-------- Extrait fourni

Mais ce qui m’intéressa le plus ce fut le nom de famille qui était écrit sur le verso de la photographie. J’entrevoyais aussitôt les possibilités de narration.

Je continuais la prospection, une jeune femme sur une petite photo carte, là aussi un prénom, c’était le même que la petite fille. Sur une autre, bien plus tardive apparaissait une femme d’age mur avec trois enfants , là encore le prénom était mentionné.

J’avais donc trois photos de la même personne à des ages différents. J’étais aux anges.

En rentrant chez moi, je me fais donc le dur constat que dans cinquante ans ou peut-être moins, personne ne trouvera de tels trésors, car nos souvenirs sont maintenant irrémédiablement enfermés dans une puce de téléphone ou d’ordinateur. Mais ainsi va la vie, ni revenons pas.

Elles sont maintenant étalées devant moi, la petite fille s’appelle Gaby Marqueyssat, ouf le nom n’est point commun.

Ensuite nous avons tante Gaby, puis tante Gaby, avec Roger, Gisèle et Hélène.

Je commence mes investigations avec la photo qui me semble la plus ancienne. Elle a été prise à Paris chez Camille Gratiolet, c’est un photographe de Villeneuve sur Lot qui exerçait au 131 avenue de saint Ouen au début du 20ème siècle.

Cela me paraissait naturel de commencer par celle-ci car c’était Gaby enfant.

J’avais donc un nom et un prénom, mais j’avais plus que cela. Sur une carte dont je vous parlerai plus tard j’avais aussi une adresse.

La famille de Gaby habitait donc sur Cognac place François Premier

Immédiatement je me rendis sur les registres de recensement. Ce ne fut pas long et je trouvais toute la famille. Gaby était Gabrielle et avait vu le jour à Bordeaux .

----------------
-------- Données brutes

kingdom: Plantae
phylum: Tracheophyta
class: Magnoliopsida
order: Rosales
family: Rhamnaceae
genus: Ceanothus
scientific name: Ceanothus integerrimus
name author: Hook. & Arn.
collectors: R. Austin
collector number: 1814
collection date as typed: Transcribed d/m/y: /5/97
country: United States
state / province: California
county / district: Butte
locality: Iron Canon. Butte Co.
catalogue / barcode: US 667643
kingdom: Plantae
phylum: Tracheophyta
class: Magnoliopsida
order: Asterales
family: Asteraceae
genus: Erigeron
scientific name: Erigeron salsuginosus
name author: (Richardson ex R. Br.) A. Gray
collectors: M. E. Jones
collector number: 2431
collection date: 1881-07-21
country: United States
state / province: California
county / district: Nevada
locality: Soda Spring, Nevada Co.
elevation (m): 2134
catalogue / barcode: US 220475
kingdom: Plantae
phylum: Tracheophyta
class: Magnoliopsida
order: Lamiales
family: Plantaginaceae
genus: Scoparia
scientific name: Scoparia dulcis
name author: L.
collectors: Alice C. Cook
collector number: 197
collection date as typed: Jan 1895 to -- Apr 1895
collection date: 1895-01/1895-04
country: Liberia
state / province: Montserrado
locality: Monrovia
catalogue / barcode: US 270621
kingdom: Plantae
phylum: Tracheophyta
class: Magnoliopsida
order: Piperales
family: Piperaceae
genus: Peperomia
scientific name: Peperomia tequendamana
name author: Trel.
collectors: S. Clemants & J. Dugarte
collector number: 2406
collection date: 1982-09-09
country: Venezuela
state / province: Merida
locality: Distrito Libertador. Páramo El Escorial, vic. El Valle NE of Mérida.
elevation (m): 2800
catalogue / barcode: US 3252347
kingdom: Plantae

----------------

Consignes =
1. Indiquez si chacune des affirmations suivantes concorde avec l'extrait fourni : (a) la photo la plus ancienne a été prise à Bordeaux ; (b) Gaby est née à Bordeaux ; (c) trois photos montrent la même personne à des âges différents. Pour chacune, répondez par oui ou par non et citez à l'identique les mots décisifs de l'extrait.
2. Rédigez la suite du récit sur les photos de Gaby Marqueyssat en partant de sa dernière phrase.

Réponses aux consignes =
1.
(a) Non : « Elle a été prise à Paris chez Camille Gratiolet »
(b) Oui : « Gaby était Gabrielle et avait vu le jour à Bordeaux »
(c) Oui : « J’avais donc trois photos de la même personne à des ages différents. »

2.
L’enquête se poursuit sur Bordeaux avec les tables décennales, il y avait trois sections, il fallut donc trouver la bonne. Ceci fait je découvre ma Gabrielle Marqueyssat.

Je me rends maintenant sur le registre de naissance, elle est née le 20 octobre 1901 de Joseph qui est mécanicien et de Jeanne Poujoula tailleuse d’habits. Lui est de Bordeaux, elle de Villeneuve sur lot. Gabrielle a une sœur aînée qui se nomme Irène.

Il n’y a aucun doute c’est la même famille tout correspond.

Je retrouve l’acte de mariage des parents puis je retourne sur Cognac où j’étudie l’évolution de la famille. Joseph est garagiste et la famille s’est agrandie d’un garçon prénommé Marcel.

Tout le monde vieillit, et Irène et Gabrielle deviennent employées de banque à la société générale de Cognac. C’est déjà surprenant pour cette époque.

Vient la grande guerre et ses affres. Au début je vous ai parlé d’une carte où j’avais trouvé l’adresse de la famille. En fait il y en a trois.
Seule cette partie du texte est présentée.